Research

Our laboratory investigates genetics and epigenetics underlying the evolution of genes and genomes in plants, especially origination and functionalization of the genomic novelties. Our approach to these problems will be combining our investigations in the model organism Arabidopsis and the critical crop plant species Oryza. We will focused on the three major directions to understand the exciting process leading to fixation and phenotypic evolution of evolutionary novelties, especially the newly evolving genes in recent evolutionary times.

I. New gene functionality in Arabidopsis

We will use comparative genomic analysis in A. thaliana and its closely related species to identified new gene duplicates which originated recently in these species (<10 million years old), and to characterize the functionality and evolutionary patterns of these new genes.

We will first characterize the gene structures of these new genes using next generation sequencing and computational analysis of public genome sequence data in some of the Arabidopsis species. We will conduct the sequence evolutionary analysis using the current models to test the evolutionary forces of natural selection, genetic drift and mutations.

We will investigate the polymorphic duplicates in Arabidopsis by using the next generation sequencing to investigate the fixation of new gene duplicates in natural populations of Arabidopsis, and to answer a basic problem to the genome evolution: what is the first step of new gene evolution in plants?

We will also further study the functionality and phenotypic changes of young genes in A. thaliana.

II. Origination and evolution of genes and genomes in rice

Cultivated rice (Oryza sativa and O. glaberrima) was evolved and domesticated from a rapid artificial selection and then adapted to highly diverse environments. Such rapid domestication and broad adaptation could enhance gene and genome origination and evolution, which were previously demonstrated. However, an outstanding problem remains unclear that how genes with novel functions originate through rice domestication in a very short evolutionary period. The lack of study in this problem hampered our understanding of how rice-specific biology was evolving from, the plant functional genomics plant in general, and finally the improvement of the cultivated rice.
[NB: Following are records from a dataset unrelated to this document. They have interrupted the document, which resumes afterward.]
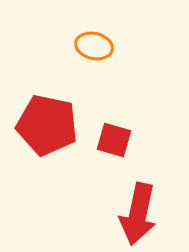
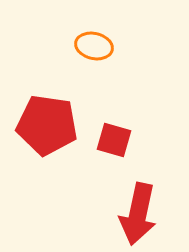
red pentagon: rotated 4 degrees counterclockwise
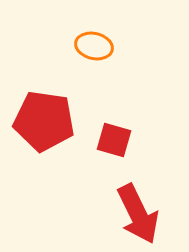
red pentagon: moved 3 px left, 4 px up
red arrow: rotated 38 degrees counterclockwise
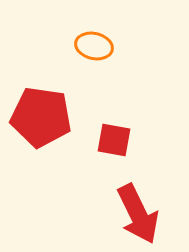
red pentagon: moved 3 px left, 4 px up
red square: rotated 6 degrees counterclockwise
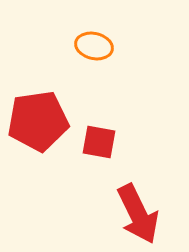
red pentagon: moved 3 px left, 4 px down; rotated 16 degrees counterclockwise
red square: moved 15 px left, 2 px down
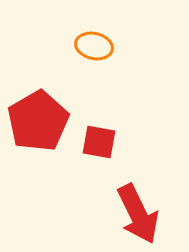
red pentagon: rotated 22 degrees counterclockwise
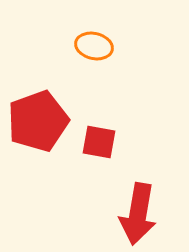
red pentagon: rotated 10 degrees clockwise
red arrow: rotated 36 degrees clockwise
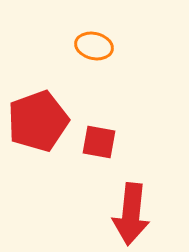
red arrow: moved 7 px left; rotated 4 degrees counterclockwise
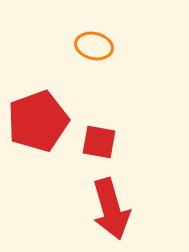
red arrow: moved 20 px left, 5 px up; rotated 22 degrees counterclockwise
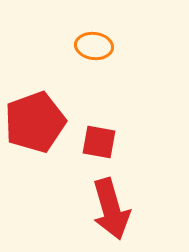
orange ellipse: rotated 6 degrees counterclockwise
red pentagon: moved 3 px left, 1 px down
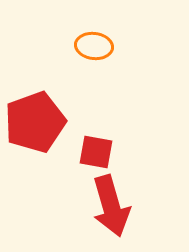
red square: moved 3 px left, 10 px down
red arrow: moved 3 px up
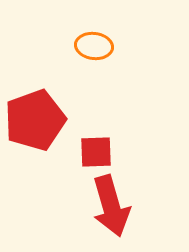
red pentagon: moved 2 px up
red square: rotated 12 degrees counterclockwise
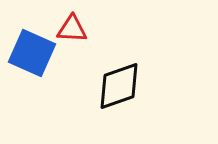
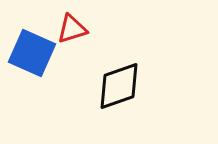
red triangle: rotated 20 degrees counterclockwise
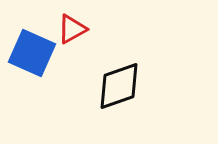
red triangle: rotated 12 degrees counterclockwise
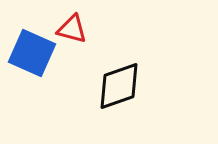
red triangle: rotated 44 degrees clockwise
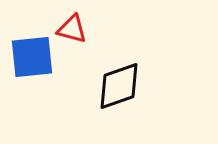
blue square: moved 4 px down; rotated 30 degrees counterclockwise
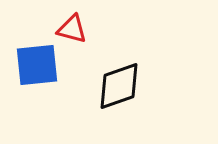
blue square: moved 5 px right, 8 px down
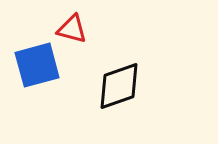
blue square: rotated 9 degrees counterclockwise
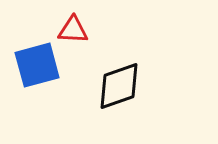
red triangle: moved 1 px right, 1 px down; rotated 12 degrees counterclockwise
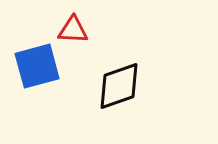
blue square: moved 1 px down
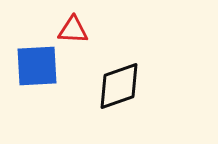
blue square: rotated 12 degrees clockwise
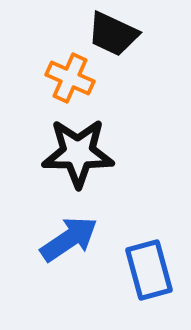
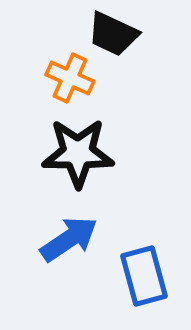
blue rectangle: moved 5 px left, 6 px down
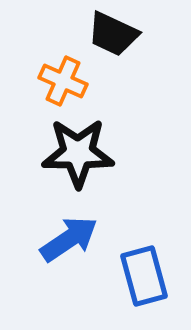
orange cross: moved 7 px left, 3 px down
Two levels of questions about this process can be defined. First, at the level of individual new gene, what are the initial molecular mechanisms and driving forces that generate and maintain new gene structures? Second, at the level of genome, how often do new genes originate and are there any patterns that underlie this process. We will use comparative genomics, population genetics, molecular evolution, and molecular biology approaches to systematically detect and characterize the major features of new genes in cultivated rice, O. sativa and O. glaberrima, the independently Asian and African domesticated rice species, respectively. Specific objectives include: This is the body text of the website

  1. Comparative genomic analysis of whole genomic sequences from genus Oryza to identify new genes recently originated in O. sativa and O. glaberrima.
  2. Investigation the pattern and mechanism of new genes recently evolving in O. sativa and O. glaberrima. We will approach the evolution and natural selection of newly evolved genes in cultivated rice and their wild relatives using molecular evolution theory and population genetic analysis.
  3. Detection the functional and phenotypic significance of new genes in O. sativa. I will conduct two levels of functional analyses. The short-term goal is to compare the expression profiles and/or transcriptom data between novel genes and their parental counterparts. The long-term goal is to use molecular genetics approaches to observe morphological, developmental, and physiological changes.
  4. Comparison of new genes and domestication genes between O. sativa and O. glaberrima: comparison of new genes independently evolved from each species; the evolution pattern of domestication genes in O. glaberrima.

III. Evolution and biological function of centromeric genes

Centromeres, which are defined by the presence of a centromere-specific histone variant (CENH3) and characterized by repetitive DNA, are completely devoid recombination by chromosomal crossing over. Molecular population genetics and molecular evolutionary theories predict that, in chromosomal regions with suppressed or reduced recombination, deleterious mutations can more easily accumulate due to inefficient natural selection, which is thought to be a major factor leading to genetic degeneration of genes and genomes. We will extend the theoretical prediction and the experimental analysis to the more general genomic regions of the suppressed recombination: the centromere of chromosome 8 (Cen8) in the rice genomes, which contains 16 transcribed genes. We develop a set of specific research objectives of centromeric gene evolution. (1) Origination of conserved Cen8 gene. (2) Evolution pattern of Cen8 conserved gene using population genetic analysis. (3) Biological function of Cen8 genes in rice.